Part of the reason for this, she and her team realized, was that the giant hornets provoked a kind of piping from the bees that hadn’t been documented before, which the researchers referred to as antipredator pipes. “They make them in rapid series, and so it sounds like a siren that’s going on and on and repeating,” Mattila says. “They change a lot in tone; they’re really harsh and noisy.”

While piping, the honeybees also raced about, buzzed their wings, and raised their abdomens to reveal a pheromone-producing gland.

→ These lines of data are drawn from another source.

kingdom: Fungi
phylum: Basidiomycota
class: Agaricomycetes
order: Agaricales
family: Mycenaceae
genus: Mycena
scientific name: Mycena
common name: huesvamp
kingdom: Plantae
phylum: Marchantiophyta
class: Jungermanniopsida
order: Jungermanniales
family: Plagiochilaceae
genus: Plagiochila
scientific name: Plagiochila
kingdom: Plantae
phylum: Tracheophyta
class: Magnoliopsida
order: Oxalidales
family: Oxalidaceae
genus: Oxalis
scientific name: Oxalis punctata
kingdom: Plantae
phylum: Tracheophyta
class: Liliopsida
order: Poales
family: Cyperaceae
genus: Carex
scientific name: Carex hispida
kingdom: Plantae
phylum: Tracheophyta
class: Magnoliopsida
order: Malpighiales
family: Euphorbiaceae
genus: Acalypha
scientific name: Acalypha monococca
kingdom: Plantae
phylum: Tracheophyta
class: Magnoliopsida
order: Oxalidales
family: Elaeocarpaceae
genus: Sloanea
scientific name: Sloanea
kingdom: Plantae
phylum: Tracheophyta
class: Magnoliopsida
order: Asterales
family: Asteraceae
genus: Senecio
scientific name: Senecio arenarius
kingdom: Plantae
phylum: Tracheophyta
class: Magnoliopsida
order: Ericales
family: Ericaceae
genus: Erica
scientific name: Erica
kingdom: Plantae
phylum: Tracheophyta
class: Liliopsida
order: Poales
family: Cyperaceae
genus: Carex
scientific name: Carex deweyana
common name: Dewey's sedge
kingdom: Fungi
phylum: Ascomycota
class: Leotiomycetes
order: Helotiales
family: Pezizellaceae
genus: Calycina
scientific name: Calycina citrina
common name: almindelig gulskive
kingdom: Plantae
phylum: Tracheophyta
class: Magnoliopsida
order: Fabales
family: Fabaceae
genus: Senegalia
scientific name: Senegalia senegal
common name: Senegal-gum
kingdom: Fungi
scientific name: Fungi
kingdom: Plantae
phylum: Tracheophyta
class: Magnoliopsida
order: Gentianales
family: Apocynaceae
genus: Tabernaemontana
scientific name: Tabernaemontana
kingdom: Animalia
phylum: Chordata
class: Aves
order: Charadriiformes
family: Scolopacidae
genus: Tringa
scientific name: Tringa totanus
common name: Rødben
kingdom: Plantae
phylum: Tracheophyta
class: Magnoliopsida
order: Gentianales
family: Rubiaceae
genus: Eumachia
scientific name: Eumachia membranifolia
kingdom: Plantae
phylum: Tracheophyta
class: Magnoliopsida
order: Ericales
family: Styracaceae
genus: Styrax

This could mean they were warning the hive of danger through multiple senses.

“Our hypothesis is that the sound is like, ‘the hornets are here,’ and the smell is like, ‘everyone come and gather at the entrance to start defending,’” Mattila says. “At this point we know that these things are linked: the hornet shows up, the bees make the sound, and also, at the same time, a lot of bees start showing up outside the colony and getting ready for defense.”

Although the antipredator pipe does seem to be a rallying call, more research is needed to determine what exactly the signals mean and whether they prompt a particular defense. It also remains to be seen whether other bee species use antipredator pipes, and whether the Asian honeybees make these signals when faced with other predators.

“We don’t know if it’s the giant hornets—the fact that they’re this particular species—or just that they’re big, or that they get right up to the entrance,” Mattila says. “But something about how they attack makes the bees inside produce this really urgent sound.”